▶ Selected passage:
####################

It means a 30% pay cut for me from next August and anyone else who works in an emergency specialty.

It’s not cost neutral. It is at such a cost that it is now too high a price to pay. My family and I won’t survive this contract – financially or personally.

It’s time to put my children first.

So I’m sorry to all those who have supported me. I’m sorry to all those juniors who look up to me and to whom I give hope. I’m sorry to the British public for giving up on you.

I just can’t look into the future and face this any more.

If you’re affected by the issues raised in this article, help and support is available from Support 4 Doctors. If you’re based in the UK, the Samaritans can be contacted on 116 123.

7 thoughts on “‘I’m sorry, I can’t face being a doctor any more’

  1. Cowboyiam

    National Health Care. Britain is a sample of things to come for USA. Bravely out of character for PW to publish (of course you think its just a money issue).

    When my dad was a kid in the thirty’s and forty’s and you needed a doctor you went and paid the bill yourself. Doctors were affordable because they were doing what they loved doing and they did not have to jump through ten thousand hoops to do what they were naturally gifted to do. Same can be said of teachers. Excess government involvement always fucks everything up.

####################

▶ Provided material:
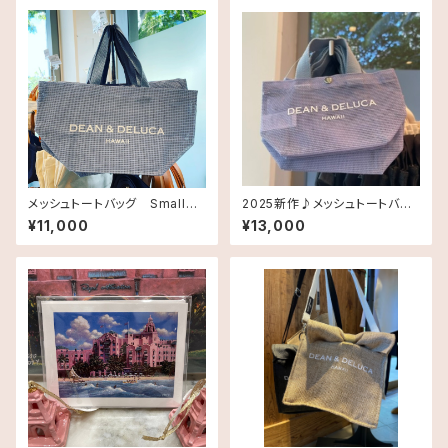
メッシュトートバッグ Smallサ
2025新作♪メッシュトートバッ
イズ《HAWAII限定》DEAN＆DE
グ XSサイズ ストラップ付き
¥11,000
¥13,000
LUCA ディーン＆デルーカ ハワ
《HAWAII限定》DEAN＆DELUC
イ 送料無料
A ディーン＆デルーカ ハワイ 送
料無料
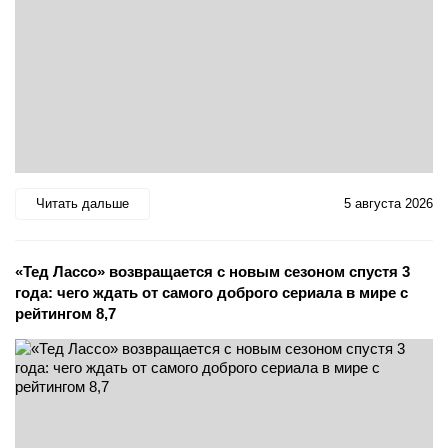
Читать дальше
5 августа 2026
«Тед Лассо» возвращается с новым сезоном спустя 3
года: чего ждать от самого доброго сериала в мире с
рейтингом 8,7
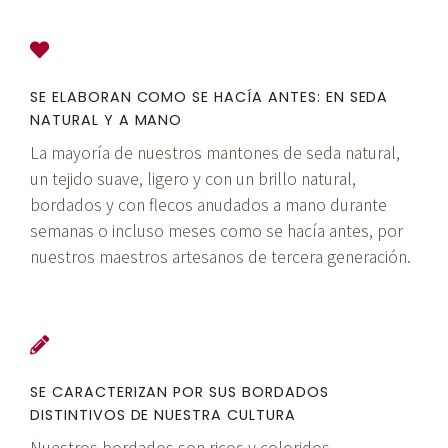
SE ELABORAN COMO SE HACÍA ANTES: EN SEDA
NATURAL Y A MANO
La mayoría de nuestros mantones de seda natural,
un tejido suave, ligero y con un brillo natural,
bordados y con flecos anudados a mano durante
semanas o incluso meses como se hacía antes, por
nuestros maestros artesanos de tercera generación.
SE CARACTERIZAN POR SUS BORDADOS
DISTINTIVOS DE NUESTRA CULTURA
Nuestros bordados son ricos y coloridos,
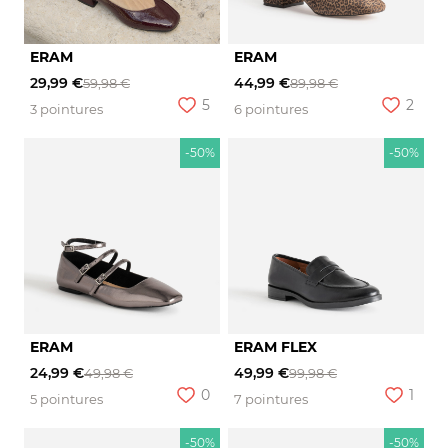
ERAM
ERAM
29,99 €
44,99 €
59,98 €
89,98 €
5
2
3 pointures
6 pointures
-50%
-50%
ERAM
ERAM FLEX
24,99 €
49,99 €
49,98 €
99,98 €
0
1
5 pointures
7 pointures
-50%
-50%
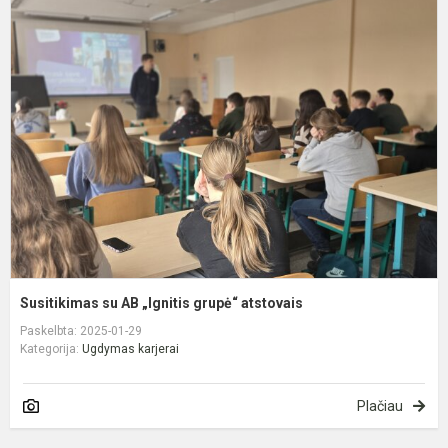
S
s
A
„
g
a
Susitikimas su AB „Ignitis grupė“ atstovais
Paskelbta: 2025-01-29
Kategorija:
Ugdymas karjerai
Plačiau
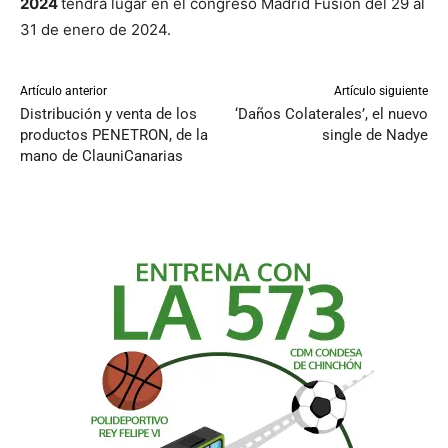
2024
tendrá lugar en el congreso Madrid Fusión del 29 al
31 de enero de 2024.
Artículo anterior
Artículo siguiente
Distribución y venta de los
‘Daños Colaterales’, el nuevo
productos PENETRON, de la
single de Nadye
mano de ClauniCanarias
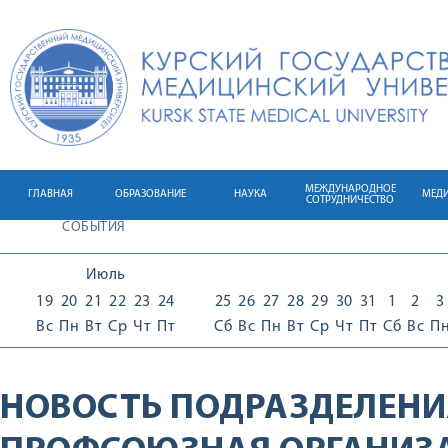
МЕЖДУНАРОДНОЕ
ГЛАВНАЯ
ОБРАЗОВАНИЕ
НАУКА
МЕД
СОТРУДНИЧЕСТВО
СОБЫТИЯ
Июль
19
20
21
22
23
24
25
26
27
28
29
30
31
1
2
3
Вс
Пн
Вт
Ср
Чт
Пт
Сб
Вс
Пн
Вт
Ср
Чт
Пт
Сб
Вс
П
НОВОСТЬ ПОДРАЗДЕЛЕНИ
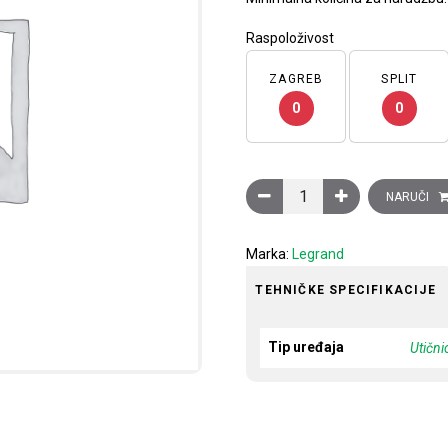
Raspoloživost
ZAGREB
SPLIT
0
0
Utičnica RJ45 STP Clasia, k
NARUČI
Marka:
Legrand
TEHNIČKE SPECIFIKACIJE
Tip uređaja
Utični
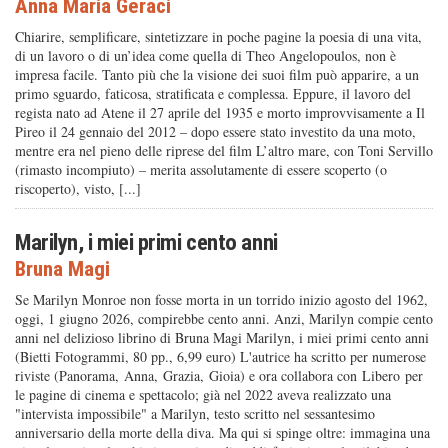
Anna Maria Geraci
Chiarire, semplificare, sintetizzare in poche pagine la poesia di una vita,
di un lavoro o di un’idea come quella di Theo Angelopoulos, non è
impresa facile. Tanto più che la visione dei suoi film può apparire, a un
primo sguardo, faticosa, stratificata e complessa. Eppure, il lavoro del
regista nato ad Atene il 27 aprile del 1935 e morto improvvisamente a Il
Pireo il 24 gennaio del 2012 – dopo essere stato investito da una moto,
mentre era nel pieno delle riprese del film L’altro mare, con Toni Servillo
(rimasto incompiuto) – merita assolutamente di essere scoperto (o
riscoperto), visto, [...]
Marilyn, i miei primi cento anni
Bruna Magi
Se Marilyn Monroe non fosse morta in un torrido inizio agosto del 1962,
oggi, 1 giugno 2026, compirebbe cento anni. Anzi, Marilyn compie cento
anni nel delizioso librino di Bruna Magi Marilyn, i miei primi cento anni
(Bietti Fotogrammi, 80 pp., 6,99 euro) L'autrice ha scritto per numerose
riviste (Panorama, Anna, Grazia, Gioia) e ora collabora con Libero per
le pagine di cinema e spettacolo; già nel 2022 aveva realizzato una
"intervista impossibile" a Marilyn, testo scritto nel sessantesimo
anniversario della morte della diva. Ma qui si spinge oltre: immagina una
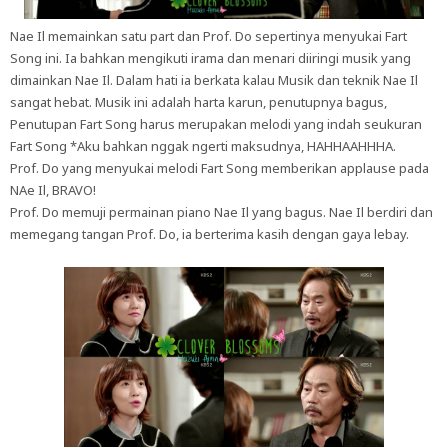
Nae Il memainkan satu part dan Prof. Do sepertinya menyukai Fart
Song ini. Ia bahkan mengikuti irama dan menari diiringi musik yang
dimainkan Nae Il. Dalam hati ia berkata kalau Musik dan teknik Nae Il
sangat hebat. Musik ini adalah harta karun, penutupnya bagus,
Penutupan Fart Song harus merupakan melodi yang indah seukuran
Fart Song *Aku bahkan nggak ngerti maksudnya, HAHHAAHHHA.
Prof. Do yang menyukai melodi Fart Song memberikan applause pada
NAe Il, BRAVO!
Prof. Do memuji permainan piano Nae Il yang bagus. Nae Il berdiri dan
memegang tangan Prof. Do, ia berterima kasih dengan gaya lebay.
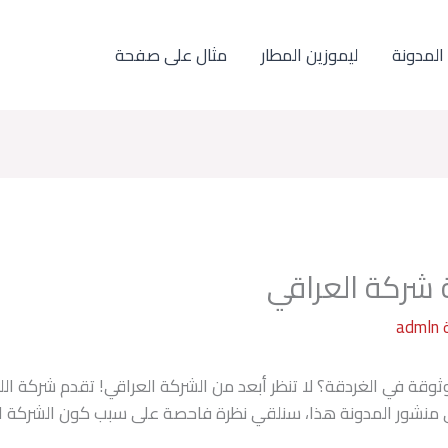
المدونة
ليموزين المطار
مثال على صفحة
 شركة العراقي
admln
قة في الغردقة؟ لا تنظر أبعد من الشركة العراقي! تقدم شركة ال
ة لأكثر من 10 سنوات. في منشور المدونة هذا، سنلقي نظرة فاحصة على سبب كون ا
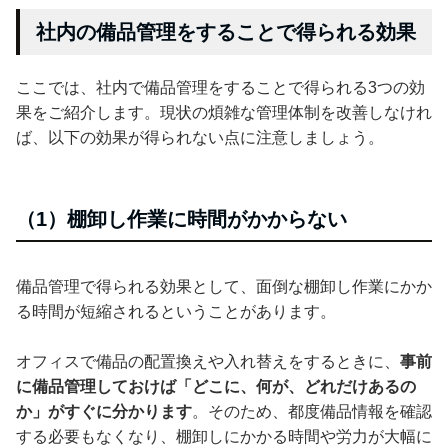
社内の備品管理をすることで得られる効果
ここでは、社内で備品管理をすることで得られる3つの効
果をご紹介します。現状の煩雑な管理体制を改善しなけれ
ば、以下の効果が得られない点に注意しましょう。
（1）棚卸し作業に時間がかからない
備品管理で得られる効果として、面倒な棚卸し作業にかか
る時間が短縮されるということがあります。
オフィスで備品の配置換えや入れ替えをするときに、
事前
に備品管理しておけば「どこに、何が、どれだけあるの
か」がすぐに分かります
。そのため、都度備品情報を確認
する必要もなくなり、棚卸しにかかる時間や労力が大幅に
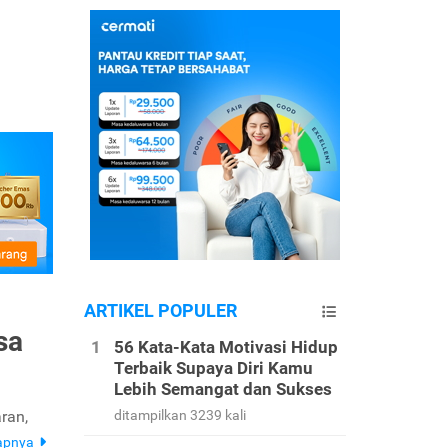
ARTIKEL POPULER
sa
56 Kata-Kata Motivasi Hidup
Terbaik Supaya Diri Kamu
Lebih Semangat dan Sukses
ran,
ditampilkan 3239 kali
apnya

####################

Revise the stretch of the passage on leaving medicine from "It’s time to" through "on 116 123." so that "juniors" becomes "trainees", and give that stretch in full.

It’s time to put my children first.

So I’m sorry to all those who have supported me. I’m sorry to all those trainees who look up to me and to whom I give hope. I’m sorry to the British public for giving up on you.

I just can’t look into the future and face this any more.

If you’re affected by the issues raised in this article, help and support is available from Support 4 Doctors. If you’re based in the UK, the Samaritans can be contacted on 116 123.